A/B Testing
What is A/B Testing?
A/B testing lets you compare two versions of a Cancel Flow to see which one performs better. Churnkey splits your traffic between a control variant (your current flow) and a test variant (your modified flow), then measures which one saves more customers and generates more revenue.
The 5 Lifecycle States
Every A/B test moves through five states:
- Not Started — Test created, waiting for you to start
- Enrolling (7 days) — Traffic splits between Control and Test
- Tracking (30 days) — Measuring if saved customers actually stay
- Awaiting Decision — Data complete, waiting for you to pick a winner
- Completed — Winner declared, test archived
Total timeline: ~37 days minimum (7 days enrollment + 30 days tracking)
State 1: Not Started
| What's happening | Test is created but not running yet |
| Duration | Until you click "Start" |
| Your action | Verify both variants are ready, then start the test |
| Data collected | None |
This state gives you time to review your test variant in the Cancel Flow builder and ensure everything is configured correctly before going live.
State 2: Enrolling (7 days)
| What's happening | New cancel sessions are split 50/50 between Control and Test |
| Duration | 7 days (fixed) |
| Your action | Wait. Do not edit variants during this phase |
| Data collected | Session counts, initial save rates |
During enrollment, every customer who enters your Cancel Flow is randomly assigned to one variant.
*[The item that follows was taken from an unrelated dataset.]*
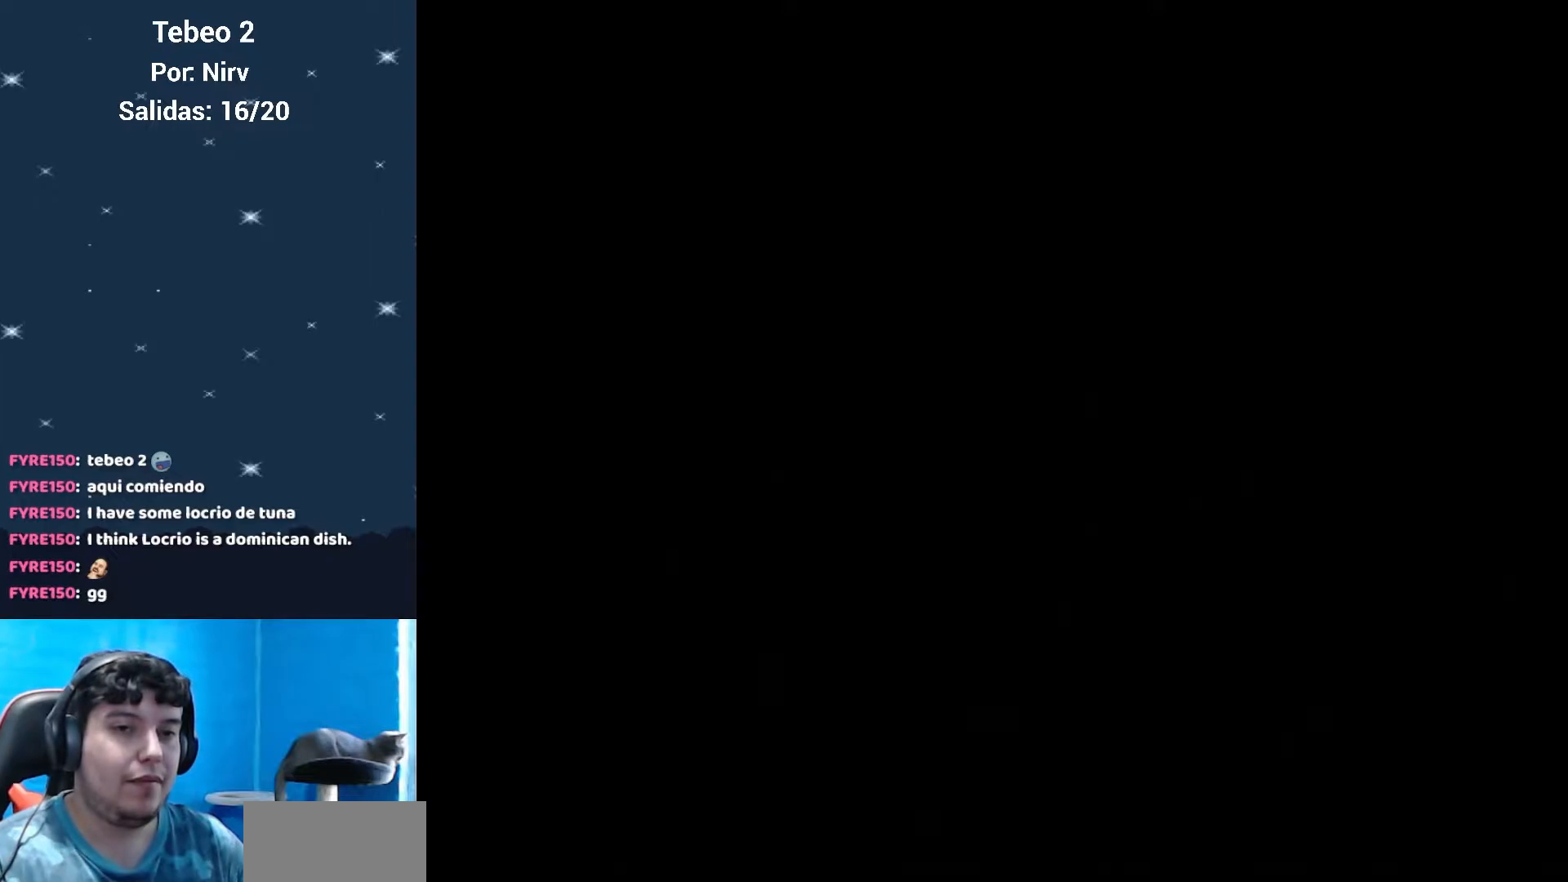
{"buttons": [], "events": []}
This assignment stays consistent if they return later.
When enrollment ends, the cohort is locked. No new sessions enter the test after day 7.
State 3: Tracking (30 days)
| What's happening | No new enrollments. Monitoring if "saved" users actually stay |
| Duration | 30 days (fixed) |
| Your action | Wait. This phase validates real retention |
| Data collected | Retention rates, reactivation, LTV impact, revenue per exposure |
Why this phase matters: When a customer accepts an offer (pause, discount), we mark them as "saved" but we don't know yet if they actually stayed. They might cancel again next week, skip their next invoice, or churn silently.
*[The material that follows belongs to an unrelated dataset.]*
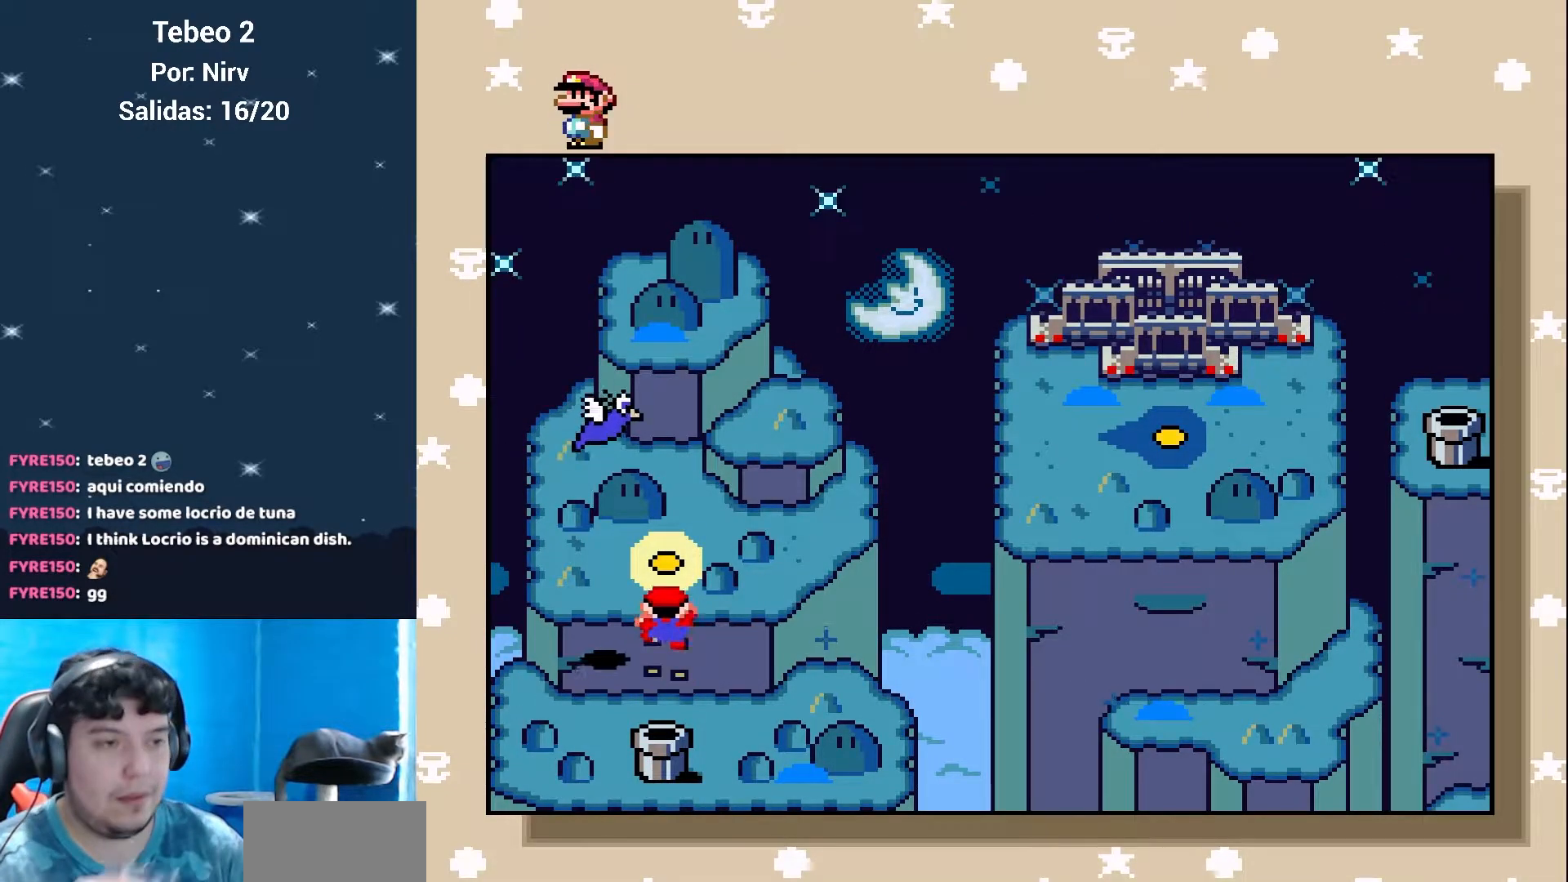
{"buttons": [], "events": []}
The 30-day tracking window captures the real outcome by measuring whether saved customers pay their next invoice and remain subscribed.
State 4: Awaiting Decision
| What's happening | All data is in. Time to pick a winner |
| Duration | Until you decide |
| Your action | Review results and declare a winner |
| Data available | Statistical confidence, save rate lift, revenue difference, ARR impact |
Look at the statistical confidence level to know how trustworthy your results are:
| Confidence | What it means |
|---|---|
| 95%+ | Strong evidence. Safe to declare a winner |
| 80-95% | Moderate evidence. Proceed with caution |
| Below 80% | Weak evidence. Results may be due to chance |
State 5: Completed
| What's happening | Winner declared, test is finished |
| Duration | Permanent |
| Your action | None. The winning variant is now live |
| Data available | Final results archived for reference |
When you confirm your decision, the winning variant becomes active and the losing variant is deactivated. All future customers in this segment see the winner.
Setting Up a Test
Prerequisite: A/B tests can only run on segmented Cancel Flows, not on your primary (default) Cancel Flow.
| Step | What to do |
|---|---|
| 1. Hypothesis | Document what you're testing and why. Be specific: "Offering a 3-month pause instead of 1-month will increase save rates for annual subscribers." |
| 2. Primary Metric | Choose which metric determines the winner. Revenue Per Exposure is recommended for most tests. See Primary Metrics Reference for details on all 6 options. |
| 3. Cancel Flow | Select which segmented flow to test. Higher-volume flows reach statistical significance faster. |
| 4. Duration | Set enrollment (default: 7 days) and tracking (default: 30 days) periods. The defaults work for most tests. |
| 5. Review & Launch | Confirm settings and create the test. It starts in "Not Started" state until you click "Start." |
Primary Metrics Reference
Your primary metric determines which variant "wins." Choose based on what matters most to your business.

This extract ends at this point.